Book Review: I Let You Fall by Sara Downing

I received an Advance e-Copy of this book from TCK Publishing in exchange for an honest review. All opinions are my own. Pubdate was

Eve Chapman finds herself in the hospital, watching surgeons operate on her own inanimate body. After a sudden accident, Eve ends up in a coma. But her spirit (or her soul maybe) is very much alive, dwelling near her body in the hospital room, witnessing everything happening around her. Eve can see her distraught parents come to visit and her beloved boyfriend. But she can’t communicate with them or do anything to help herself. The only person she can make contact with turns out to be another coma patient, a man named Luca. Luca has been in a coma for a while longer so has been able to develop his capabilities and now shows Eve what they can do. Unseen by those around them, they are still able to offer comfort to the bereaved and suffering in the hospital and perhaps make small changes. But Luca also has some secrets that he is keeping from Eve and their destinies are more linked than Eve knows.

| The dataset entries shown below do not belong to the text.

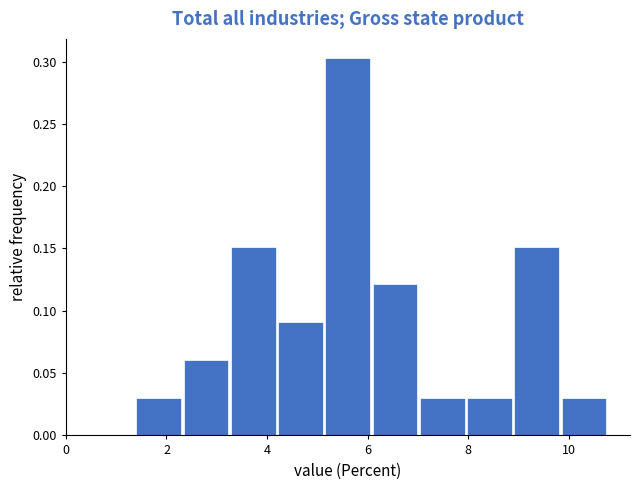

How tall is the bar that spans 6.10 to 7.04 on the x-axis? Neither the bar edges nor the heights are printed on the chart, so give them approximately, as read against the axes.

0.120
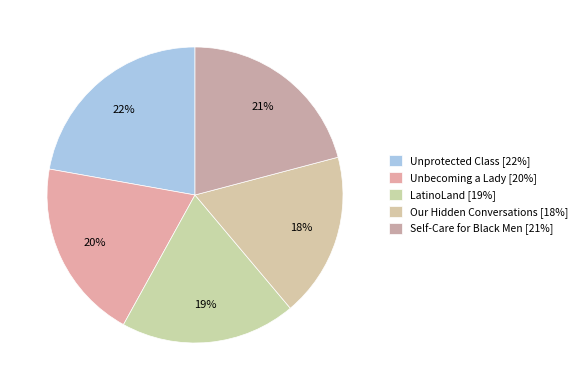

To the nearest percent, what is the average slice percentage?

20%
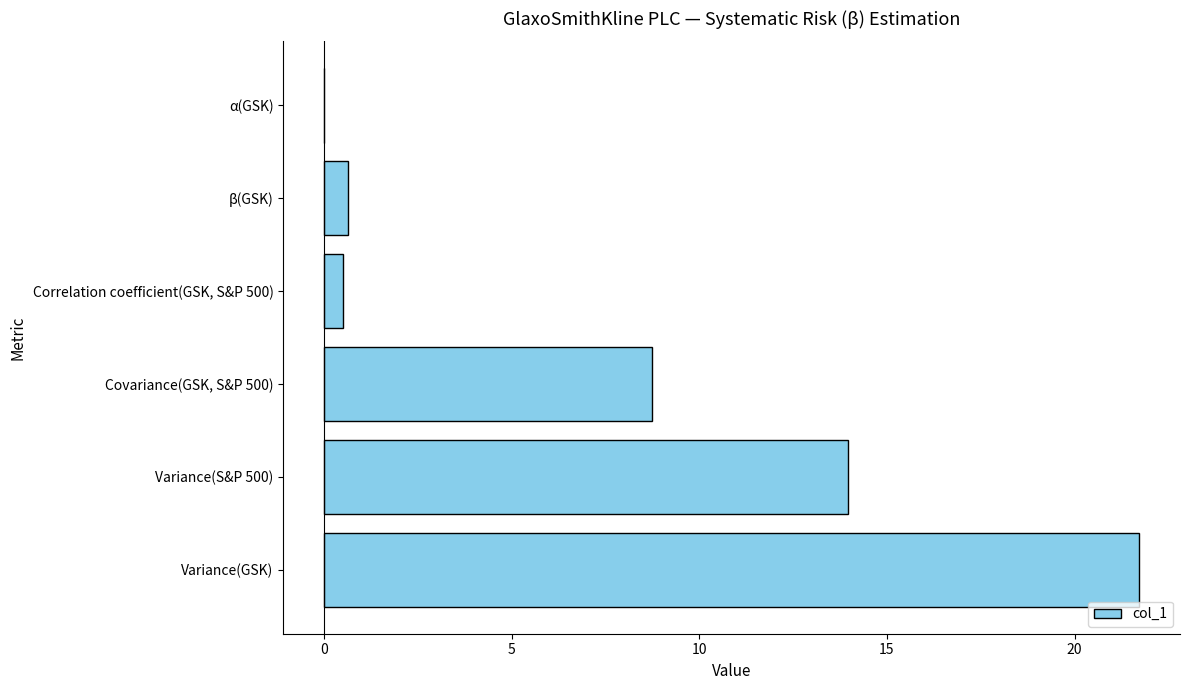

What is the maximum value shown in the chart?

21.7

I’m always intrigued with portrayals of the afterlife or what might be all around us that we are unaware of. I Let You Fall doesn’t portray what I believe about life after death or the supernatural but it isn’t really trying to be a statement about the meaning of life or death. It would probably best be classified as a romance. As such, I found the story pretty predictable. I don’t think I’ve given too much away but I think you can probably guess where this is all going. There are other characters and elements, including a young boy waiting for a kidney transplant, and nothing about the book’s conclusion surprised me.

There is a nice message here about helping others and the true impact of our lives but I don’t really read fiction for its moral messages. The main problem I found is that Eve, our main character and focus, is too flat a character to be truly invested in. There just isn’t enough here for her to feel like a real person. She’s a teacher, she has a longterm relationship with her boyfriend, she seems kind enough. The point is, I guess that she’s an ordinary person in an extraordinary situation and what will she do with what’s been given her but she has no depth of feeling. The whole situation and all the characters feel too black-and-white. The one bad character is cartoonishly unpleasant and the other negative events that occur to the characters are portrayed without nuance with a very black-and-white morality to them.

Overall, I liked the idea here but the execution didn’t work for me.

You can find out more about TCK Publishing here and visit Sara Downing’s website here.

2 thoughts on “Book Review: I Let You Fall by Sara Downing”

  1. I can’t be the only person who read that Luca is keeping some things to himself and felt nefarious vibes! I immediately thought this was a surprise horror novel, but it turns out it’s a not-surprising romance, lol.